Ce qui fait de Constantine un auteur vraiment atypique dans le monde du
polar américain. Après la lecture de son Meurtre au soleil,
publié trois ans plus tôt, j'avais comparé Balzic
au Steve Carela d'Ed McBain, ce qui était une erreur. Steve Carella
travaille en équipe, on connaît ses collaborateurs, alors
que Balzic est un solitaire. Il dirige la police de Rocksburg mais on
ne voit pas les gens avec qui il travaille. La dimension privée
du personnage est aussi, sinon plus importante que ses activités
professionnelles : sa femme remet en cause leur mode de vie de couple,
sa mère est morte depuis le roman précédent. le personnage
le plus important face à
Balzic est Myushkin, un romancier d'origine russe qui rencontre toutes
sortes de difficultés pour survivre. cela donne lieu par exemple
à une discussion de 80 pages (!) sur le bien-fondé du prêt
payant dans les bibliothèques ! C'est comme ça que Constantine
travaille, sans règle, sans contrainte. On passe ainsi d'une scène
qui se déroule au mois d'août à une scène hivernale
sans être prévenu. C'est assez irritant dans un premier temps,
on ne peut s'empêcher de penser que l'auteur se fiche de ses lecteurs
mais il finit par se dégager un certain charme de tout ça.

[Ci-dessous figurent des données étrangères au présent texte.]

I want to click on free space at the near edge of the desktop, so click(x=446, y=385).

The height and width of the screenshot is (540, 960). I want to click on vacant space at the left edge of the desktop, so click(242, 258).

Balzic est un personnage entier qui se démène comme il peut
dans les décombres d'une ville moyenne de l'Amérique industrielle.
Ex-industrielle plutôt puisque les usines ont fermé les unes
après les autres, laissant la population sans repère. Balzic
a 64 ans et devrait atteindre la retraite à peu près en
même temps que Charles Resnick et Kurt Wallander.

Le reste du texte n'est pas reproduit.